In a large skillet over medium high heat, grill the tomatillos, onion, and garlic until they are blackened.
Put the blackened vegetables and cilantro in a large in a large pot and add just enough water to cover them. Bring to a boil them lower to a simmer and simmer for 30 minutes.
In batches, blend the cooked salsa until smooth but not liquified. You want the salsa to retain some texture.
Return the blended salsa to your pot and simmer for another 30 minutes. Add salt to taste. If the salsa becomes too thick add water 1/2 cup at a time until it has the desired consistency.
This is a hot salsa. You can adjust the spiciness of the salsa by reducing the number of chilis that you put in. You can even omit them if you don’t care for them. The salsa will still taste great.

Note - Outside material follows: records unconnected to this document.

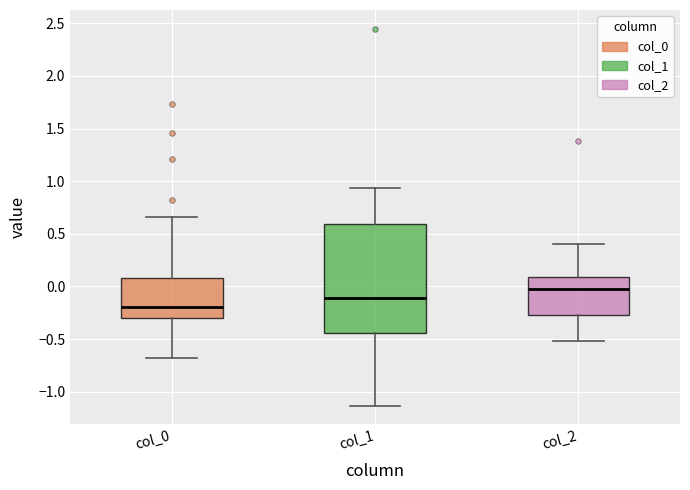

Which box is the tallest, from its lower edge to its upper edge?

col_1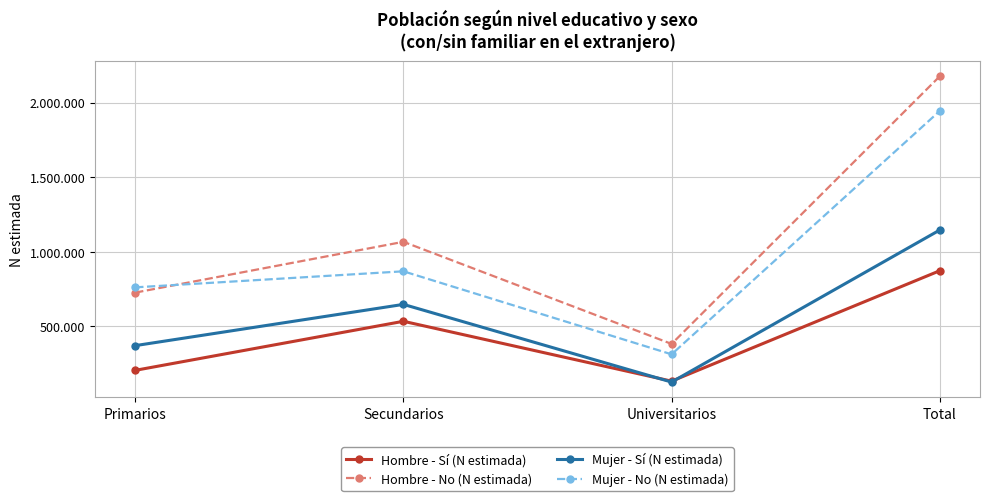

At which category is the sum across all series the highest?

Total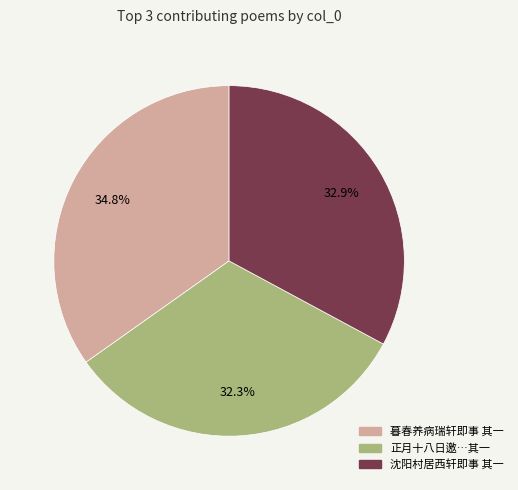

Is there any slice that represents more than half of the pie?

No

This is a salsa that you can make in large batches and freeze for later use. Freezing it doesn’t harm the taste or texture in fact it probably makes it even better because the flavors have more time to marry.
This is another excellent salsa verde recipe that you will enjoy making. Salsa verde is great on enchiladas, chilaquiles, tacos, and homemade tortilla chips.